Mon oncle a beaucoup fait pour me sensibiliser aux enjeux des accouplements judicieux. Lorsque je n’avais pas école il me réveillait de bonne heure, et j’enfilais mes bottes en caoutchouc pour l’accompagner dans les pâtures, observer le troupeau. Les aubes de brouillard, leurs meuglements saluaient notre arrivé avant même que nous puissions les apercevoir dans cette purée. Mon oncle était bien vu de son cheptel, indubitablement, aussi certaines vaches venaient-elles nous renifler avec empressement. Elles accèdent au savoir essentiellement par le museau, et les premières fois elles m’ont musardé comme si j’étais l’énigme épistémologique du jour. On est toujours flatté en compagnie des Holstein, elles ont le chic pour vous élever au rang de vedette par leurs naseaux inquisiteurs.
Tout à coup mon oncle se raidissait à mes côtés, il se dressait subrepticement sur la pointe de ses bottes, et le verdict tombait :

-tiens celle-là, là bas….

Et le pire c’est qu’il se trompait jamais.
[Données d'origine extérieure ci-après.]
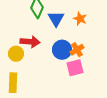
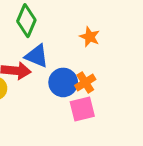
blue triangle: (56, 19) -> (37, 56), moved, turned -36

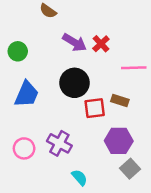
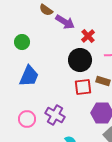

Dans les prés, en dépit du brouillard, mon oncle n’avait pas son pareil pour renifler les œstrus. On possède une connaissance superficielle des gens tant qu’on ne les a pas cotoyés au naturel. Pour découvrir les facettes les plus surprenantes de tonton, il fallait chausser ses bottes et les humecter de rosée.

Beaucoup d’éleveurs préfèrent mettre un taureau castré au milieu des vaches pour gagner du temps, mais mon oncle s’y refusait. Ma tante Ernestine lui criait souvent : « Mais délègue ! Délègue un peu voyons! » Mais non. C’était un vieux têtu mon oncle, il déléguait jamais rien, et surtout pas le repérage des œstrus. « C’est trop primordial dans la conduite de l’exploitation » répondait-il, « Je peux pas me rater à ce niveau. » A mon avis, avec l’expérience que j’ai acquise entretemps, c’était une belle connerie. Généralement les taureaux castrés sont fiables ; ils font du bon boulot. Même les jeunots, les broutards ou les taurillons, on a l’impression qu’ils ont fait ça toute leur généalogie, et peut-être que certains auraient tenu la dragée haute à tonton qui lui faisait ça depuis 30 ans pourtant. Je ne sais pas. Il aurait fallu organiser des concours de repérages pour voir si la bête rivalisait avec le tonton. Le problème c’est qu’il était trop maniaque, trop perfectionniste. Tonton faisait pas suffisamment confiance aux autres. C’est bien simple pourtant : quand une vache est en chaleur, le boeuf monte dessus comme s’il comptait sincèrement la féconder. C’est un peu comme s’il nous hélait : « Hé les hommes ! Venez, j’en ai chopé une prête à remplir ! Venez m’aider, je la tiens entre mes deux pattes avant ! Dépêchez-vous les hommes! » Il n’y a plus qu’à appeler l’inséminateur. Voilà. C’est ça le job du taureau émasculé, en pâture. Une truffe. Chez nous c’était inutile. Mon oncle était du genre à les foutre sur la paille les bovins mâles; et un taureau sur la paille, ça ressemble à un steak en sieste sur une platée de frites.

Assez rapidement j’ai acquis un niveau respectable également. Mon oncle me lançait des défis, il régnait beaucoup d’émulation à la ferme ; à nous deux, pas un seul oestrus nous a échappé en 1996 et 1997. C’est assez fabuleux pour être mentionné au passage.